::: Extract provided
USA, ET AL V. ROBERT MACKENZIE
- Case Type:
- Consumer
- Case Status:
- Reversed and Remanded
- Citation:
- 23-15825 (9th Circuit, Sep 03,2024) Published
- Tag(s):
-
- Ruling:
- Avoidance under 11 U.S.C. § 724(a) of the portion of a tax lien for penalties does not alter the priority of the amount of the tax authority's unavoided lien claim against the proceeds of the sale of encumbered property. Even though the trustee's sale of the encumbered property did not yield sufficient proceeds to pay the IRS's unavoided lien claim, the estate's lien status under 11 U.S.C. § 551 did not prime the IRS's lien status.
- Procedural context:
- After losing in the bankruptcy court, the IRS appealed to the United States District Court for the District of Arizona. The district court affirmed the bankruptcy court, and the IRS appealed to the United States Court of Appeals for the Ninth Circuit.
::::::
::: Entries provided
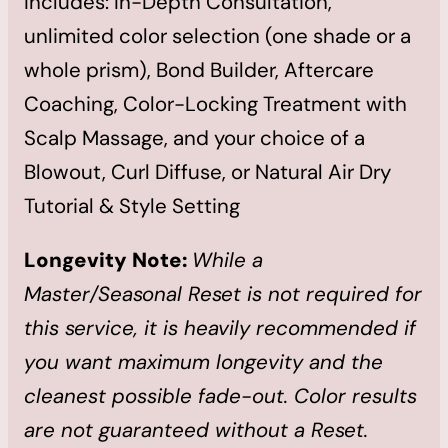
Includes: In-Depth Consultation,
unlimited color selection (one shade or a
whole prism), Bond Builder, Aftercare
Coaching, Color-Locking Treatment with
Scalp Massage, and your choice of a
Blowout, Curl Diffuse, or Natural Air Dry
Tutorial & Style Setting
Longevity Note:
While a
Master/Seasonal Reset is not required for
this service, it is heavily recommended if
you want maximum longevity and the
cleanest possible fade-out. Color results
are not guaranteed without a Reset.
::::::
▸ **What you need to do**:
[a] From the case summary, copy the passage from "USA, ET AL V." to "IRS's lien status.".
[b] Using the case summary, answer the following:
(i) What case status does it give?
(ii) Which court and date appear in the citation?
(iii) To which court did the IRS first appeal after losing in the bankruptcy court?

▸ **Answers to the exercise**:
[a]
USA, ET AL V. ROBERT MACKENZIE
- Case Type:
- Consumer
- Case Status:
- Reversed and Remanded
- Citation:
- 23-15825 (9th Circuit, Sep 03,2024) Published
- Tag(s):
-
- Ruling:
- Avoidance under 11 U.S.C. § 724(a) of the portion of a tax lien for penalties does not alter the priority of the amount of the tax authority's unavoided lien claim against the proceeds of the sale of encumbered property. Even though the trustee's sale of the encumbered property did not yield sufficient proceeds to pay the IRS's unavoided lien claim, the estate's lien status under 11 U.S.C. § 551 did not prime the IRS's lien status.

[b]
(i) Reversed and Remanded
(ii) The 9th Circuit, Sep 03, 2024
(iii) The United States District Court for the District of Arizona